# Financial Advice Please



## 0141607 (22 Feb 2008)

Age: 24

Gross Income: 25000

Type of Employment: Civil Servant

Expenditure pattern: In general are you spending more than you earn or are you saving: I am not saving anything and I am probably spending a bit more per week than I am earning and it is all bulding up unfortunately.

Rough estimate of value of home: I am not a home owner. I am renting in Dublin and paying €430 per month.

Borrowings: 
€2500 personal loan with PTSB (€1,900 remaining - repayments of €221 per month)
€1000 overdraft with PTSB (currently fully overdrawn)

Do you pay off your full credit card balance each month: I always make sure I pay the minimum payment and generally try to pay €100 per week off it if I can. The balance at the moment is about €850.

Savings and investments: I currently have no savings

Do you have a pension scheme?: Yes but it is the basic Civil Service pension scheme and I have only been here for 2 years now so it's nothing big by any means

Do you own any investment or other property?: No

Children: No

Monthly outgoings: 
Rent: €430pm
Loan Repayments: €221pm
Credit Card Repayments: €400pm
I generally am left with between €150-€180 a week after all these come out of my wages and I generally spend it all.

*What specific question do you have or what issues are of concern to you?*

I know that my debt here is a LOT smaller than a lot of people on here but at the same time it is depressing me. I can't ever afford to do things because I have so many repayments to make. I know that if I really knuckle down and get on top of things I can clear my credit card and clear the overdraft and then cancel the overdraft realistically within 3 months. The personal loan doesn't bother me as much because that will be cleared in December. I can handle that but it's just the other two. When I am clear of these can peopl advise me of where I should save? I know most banks are the same but I would like to put it somewhere where it will be hard to get at. I have a credit union account back home in Limerick but I only go home about once a month so I would only be tempted to spend some of the savings if I can put it directly in every week. I know people will probably think I am complaining over nothing as it is such a small amount of money compared to most people but I need really to learn how to manage my money and I would appreciate any help.


----------



## moondance (22 Feb 2008)

Here's my advice for what it's worth!

Firstly could you find cheaper accommodation? Just a thought.

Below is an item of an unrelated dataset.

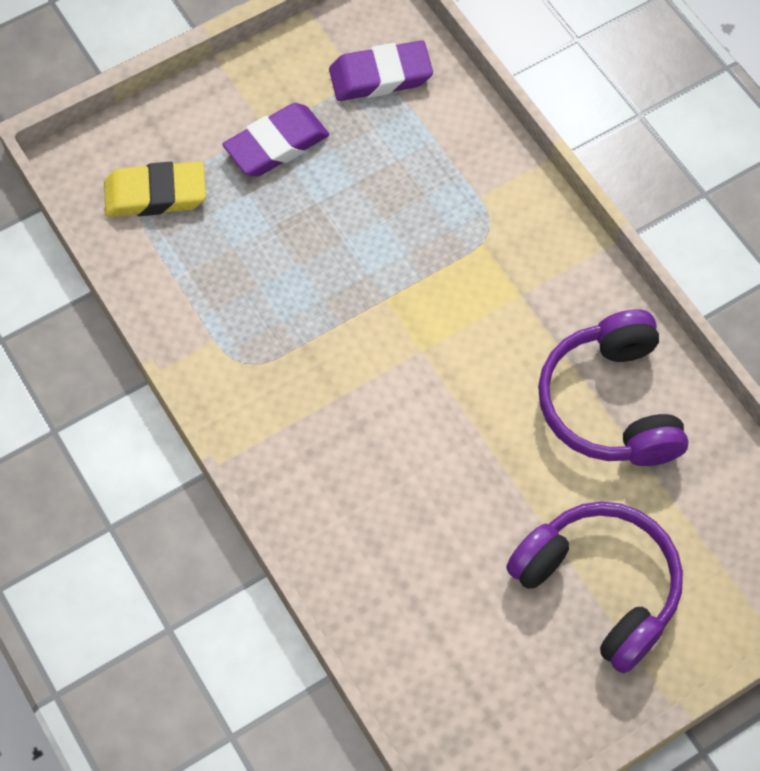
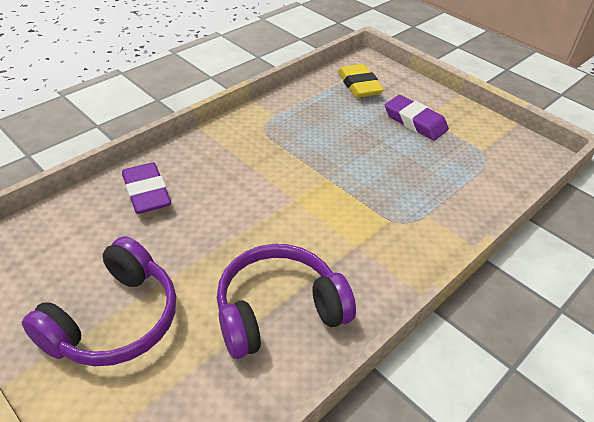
camera: 75 degrees right, 20 degrees down
purple eraser [329,40,433,101] -> purple eraser moved to [122,162,171,214]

Maybe get a part time job in a bar or something at weekends until your debts are cleared - this would also help you cut down a bit on socialising if that is something you spend a lot of money on!

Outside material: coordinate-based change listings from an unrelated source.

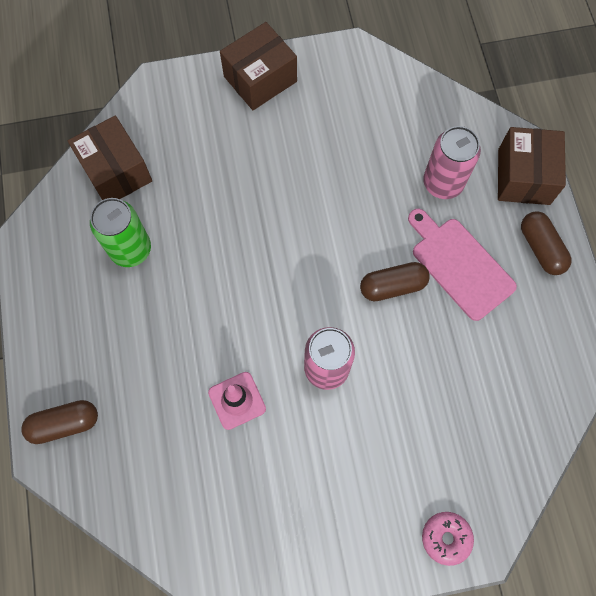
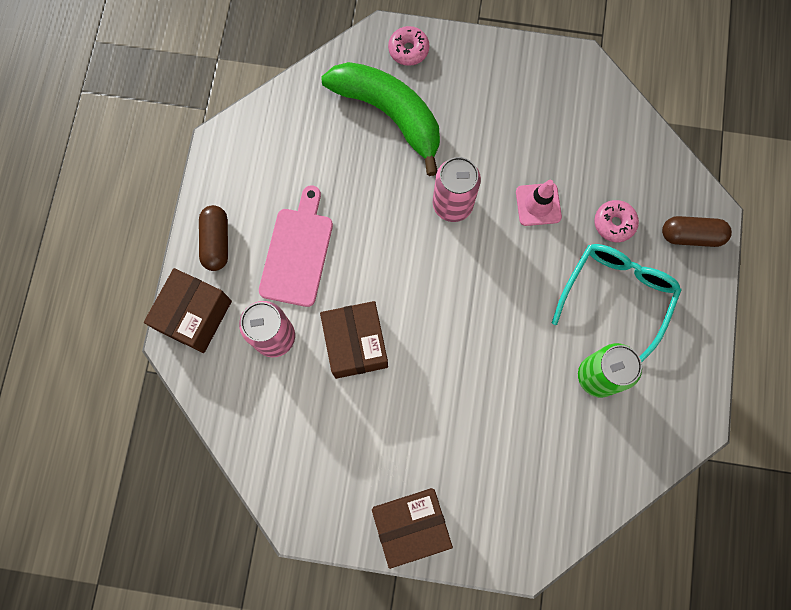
camera: 160 degrees left, 5 degrees up
brown box [68,116,152,200] -> brown box moved to [320,301,388,379]
brown capsule [360,262,430,301] -> none
pink cutting board [408,209,517,321] -> pink cutting board turned 150 degrees counterclockwise [259,186,333,307]
none -> green banana [321,62,440,176]
none -> turquoise glasses [552,244,682,362]
none -> pink donut [594,200,639,242]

Then, once your debts are cleared, set up a standing order from your current account for the day you are paid each month into a savings account. It doesn't matter which one but maybe the AIB 7 day notice one might be a good idea as you won't be able to withdraw money any time you like.

Could you look for a promotion in your job that would earn you more money? Or look at doing some further education that could lead to promotion.


----------



## 0141607 (22 Feb 2008)

moondance said:


> Firstly could you find cheaper accommodation? Just a thought.


 
Firstly thanks for the advice. At the moment this is not an option as myself and my girlfriend are currently looking at moving in together and if anything my rent will increase.



moondance said:


> Maybe get a part time job in a bar or something at weekends until your debts are cleared - this would also help you cut down a bit on socialising if that is something you spend a lot of money on!


 
To be honest I don't really do much socialising. I have only been out once this year so I don't even know where my money is going every week. I have been thinking about a weekend job as well.



moondance said:


> Then, once your debts are cleared, set up a standing order from your current account for the day you are paid each month into a savings account.


 
I get paid weekly so I can't set it up like this unfortunately. I have already asked the bank but they said they can only do it on a certain date and not a day so I can't set up the standing order. I think I may set up a Civil Service Credit Union account as it will come directly out of my wages every week before it even goes into my bank account.



moondance said:


> Could you look for a promotion in your job that would earn you more money? Or look at doing some further education that could lead to promotion.


 
I have actually just applied for a position a grade above what I am currently at so hopefully I will get that as my gross annual income would jump by €6k.


----------



## moondance (22 Feb 2008)

I have a standing order going from my current a/c to my standard savings a/c every Friday (as I get paid Fridays).


----------



## 0141607 (22 Feb 2008)

moondance said:


> I have a standing order going from my current a/c to my standard savings a/c every Friday (as I get paid Fridays).


 
I must look into that. Thanks for the info!


----------



## bugler (22 Feb 2008)

Getting the CC debt cleared will be a big help. If you're really struggling then maybe reduce the amount your repaying to it?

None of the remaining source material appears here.